#### Exercise 1:
Answer these from the article on the amateur golf final, one line each:
(a) Over the 34 holes of the match, how many putts of 10 feet or less did Wall make, and out of how many?
(b) How old is Osberg, and where is he from?
(c) On which hole did Osberg's tee shot find the water?
#### Exercise 2:
Reproduce the article on the amateur golf final word for word, everything from "The 23-year-old from" down to "flattering and unflattering.".

#### Text shown:
The 23-year-old from Manasquan River Golf Club gained a 3-and-2 victory over 2014 champion and qualifying medalist Jeff Osberg at Stonewall thanks in large part to his chipping and putting.

Jeremy Wall hits his second shot on the par-4 sixth hole.
Jeremy Wall hits his second shot on the par-4 sixth hole.Read moreYONG KIM / Staff Photographer

Jeremy Wall described his golf game Saturday in terms that were flattering and unflattering.

“I can’t hit a driver, and I’ve got a crazy short game,” he said.

It’s the crazy short game that enabled Wall to become the first back-to-back champion of the BMW Philadelphia Amateur championship in 25 years, as he defeated Jeff Osberg, 3 and 2, on an ideal weather day at Stonewall in Chester County.

Over the 34 holes of the match, Wall, 23, went 11-for-14 on putts of 10 feet or less and his chipping saved him a number of times. He almost holed out a 40-yard pitch on the 10th hole of the afternoon session and made a 6-foot par putt there to halve the hole.

“I don’t think I even really practice it,” he said of his short game. “I practice my swing just trying to keep it on the planet so I don’t come out here and embarrass myself. But the short game for whatever reason comes so natural. I see the topography and see the way the greens are shaped and just the shot that’s required.

“I have a pretty creative imagination. Around here, it’s served me pretty well. With some of these pin locations, where they can put them with the tiers and ridges, it came in handy. It might have been an advantage for me.”

Wall, a Manasquan River Golf Club member from Brielle, N.J., never trailed in the final. He sank a 6-foot par putt at the 18th hole to take a 5-up lead at the lunch break and held off a late charge by Osberg, 34, of Bryn Mawr, the 2014 Amateur champion from Pine Valley and this year’s qualifying medalist.

“He probably used his short game more than he liked today, but when he needed it, it was spectacular,” Osberg said. “He made a ton of big putts, a ton of crucial par saves.”

Twice Osberg made runs at Wall in the afternoon. He won back-to-back holes at 7 and 8, the latter when Wall surprisingly lipped out a 3-footer for par, to cut the deficit to 3-down. But Osberg found the water with his tee shot at the par-3 ninth, which Wall won with a bogey.

Osberg, a two-time GAP player of the year, later won 13 with a birdie and 14 with a conceded birdie, reducing Wall’s lead to 2-up. But at the difficult par-3 15th, Osberg scuffed a chip and wound up with double bogey, making the score 3-up with three to play.

#### Listed entries:
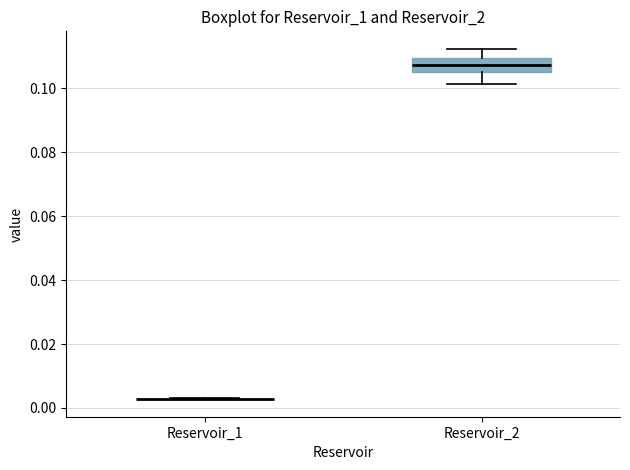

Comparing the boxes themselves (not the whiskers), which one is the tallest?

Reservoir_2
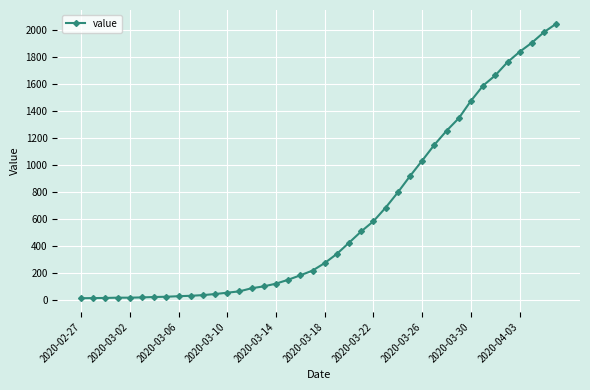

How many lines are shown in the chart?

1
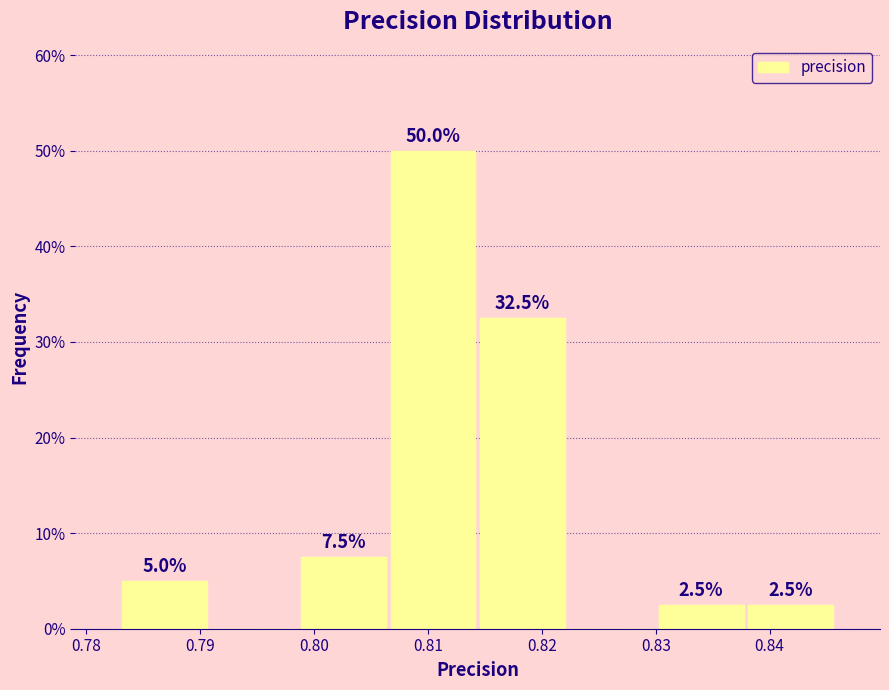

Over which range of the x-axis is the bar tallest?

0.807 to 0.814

#### Exercise output 1:
(a) 11 of 14
(b) 34, from Bryn Mawr
(c) The par-3 ninth

#### Exercise output 2:
The 23-year-old from Manasquan River Golf Club gained a 3-and-2 victory over 2014 champion and qualifying medalist Jeff Osberg at Stonewall thanks in large part to his chipping and putting.

Jeremy Wall hits his second shot on the par-4 sixth hole.
Jeremy Wall hits his second shot on the par-4 sixth hole.Read moreYONG KIM / Staff Photographer

Jeremy Wall described his golf game Saturday in terms that were flattering and unflattering.